I really don't think that's the fundamental issue.

TFA points out, and I agree, that the fundamental issue is political: competing teams across different divisions coming up with different solutions to solve the same problem that are then all released and pushed in a confusing mishmash of messages.

I haven't written a line of code for a Windows desktop app or extension since early 2014, when the picture was already extremely confusing. I have no idea where I'd begin now.

My choice seems to be either a third party option (like Electron, which is an abomination for a "native" Windows app), or something from Microsoft that feels like it's already deprecated (in rhetoric if not in actuality).

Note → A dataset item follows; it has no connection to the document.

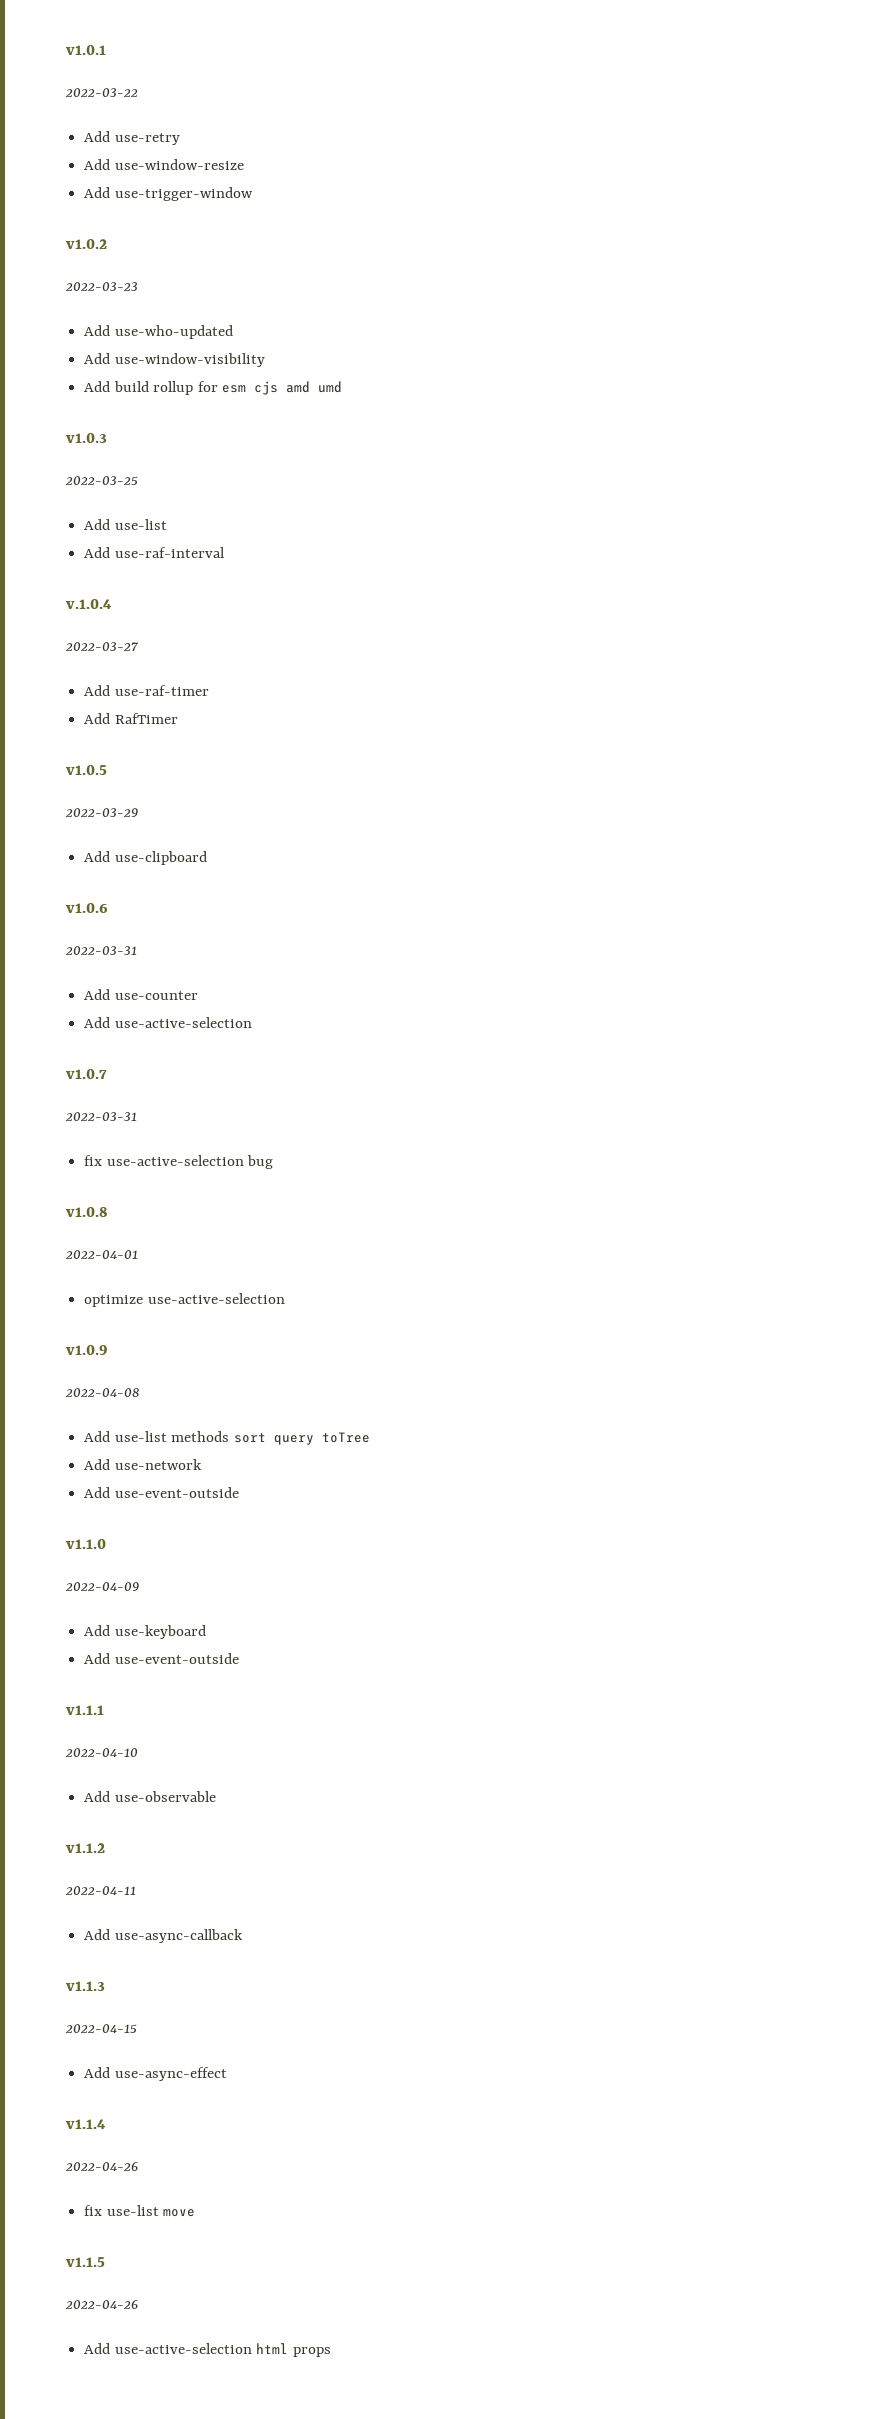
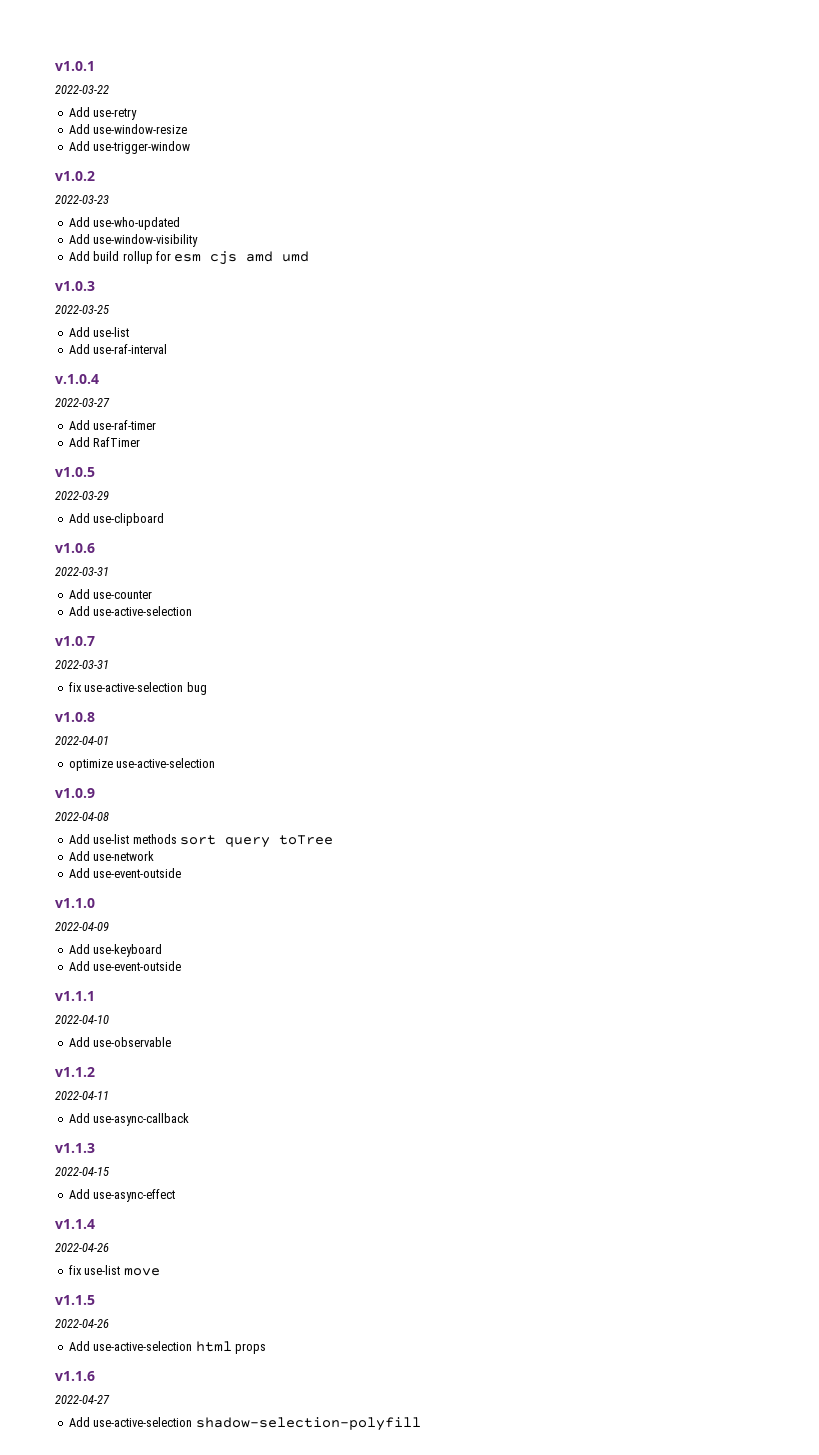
(331, 2352) none -> [55,1371,95,1381] [55,1395,110,1404] [68,1417,421,1431] // v1.1.6 // 2022-04-27 // Add use-active-selection shadow-selection-polyfill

It's a million miles from the in the box development experience of even the late zero years where the correct and current approach was still readily apparent and everything you needed to move forward with development was available from the moment you opened Visual Studio.

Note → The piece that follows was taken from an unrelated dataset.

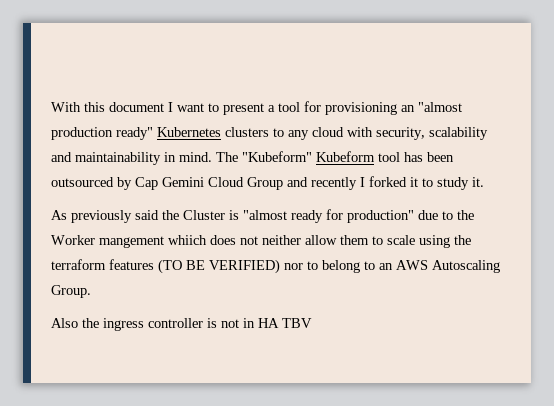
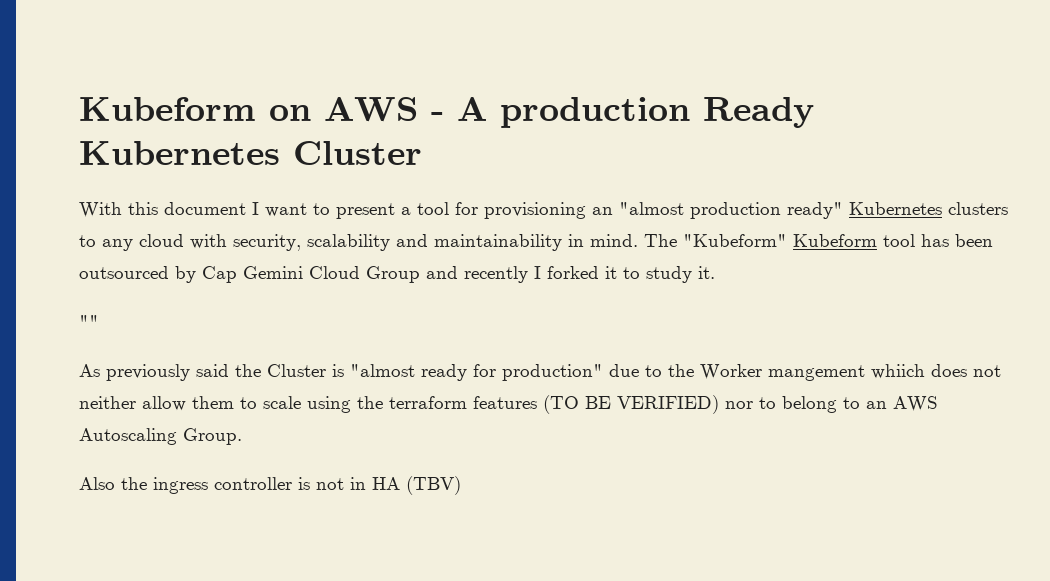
(51, 107) none -> [79,97,814,128] [79,141,422,165] Kubeform on AWS - A production Ready Kubernetes Cluster //
(484, 182) none -> [79,315,99,328] // ""
[282,318,312,328] TBV -> [406,476,461,495] (TBV)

There's just so much friction nowadays, starting with the mental load of figuring out the most acceptable/least annoying/most likely still to be supported in 5 - 10 years tech to use for solving the problem.

Honestly, things like Electron are quite literally the problem!

All of people’s modern desktop woes begin and end at the browser. Here’s why: the late 2010’s push into the cloud made JavaScript all-the-rage. A language the creator made in pretty much a weekend coding session.

There naturally is major business incentives powering this. SaaS made things MUCH easier for delivering software.

Fast forward 15 years and MSFT is full in on TypeScript. It’s a disease that starts with MsOffice and percolates to the whole OS (same as what’s happening in copilot).

.Net is actually elegant in many ways. You have PowerShell, VB .Net, C#, F# etc. languages of many paradigms all targeting the same bytecode (and supported by the OS).

And this is being replace by a fun little JavaScript thingy.

  • That may be how JavaScript started, but unless your claim is that JavaScript hasn't changed at all in the thirty years or so since then, your argument is a complete non-sequitur.

    • Yeah, thank you. Also, JavaScript today means TypeScript—an arguably extremely capable type system actively developed by Microsoft—and several, modern runtimes with a big standard library and solid asynchronous primitives. There are a lot worse scripting languages out there.

      3 replies →

    • Doesn’t matter how it changed if every desktop app ships its own browser.

      Remember we’re talking about GUIs. Typescript is great for the browser but it should stay there.

      Now, JavaScript can be okay for example: Qt Quick/QML it works quite well in the desktop. But that’s purpose-built scripting.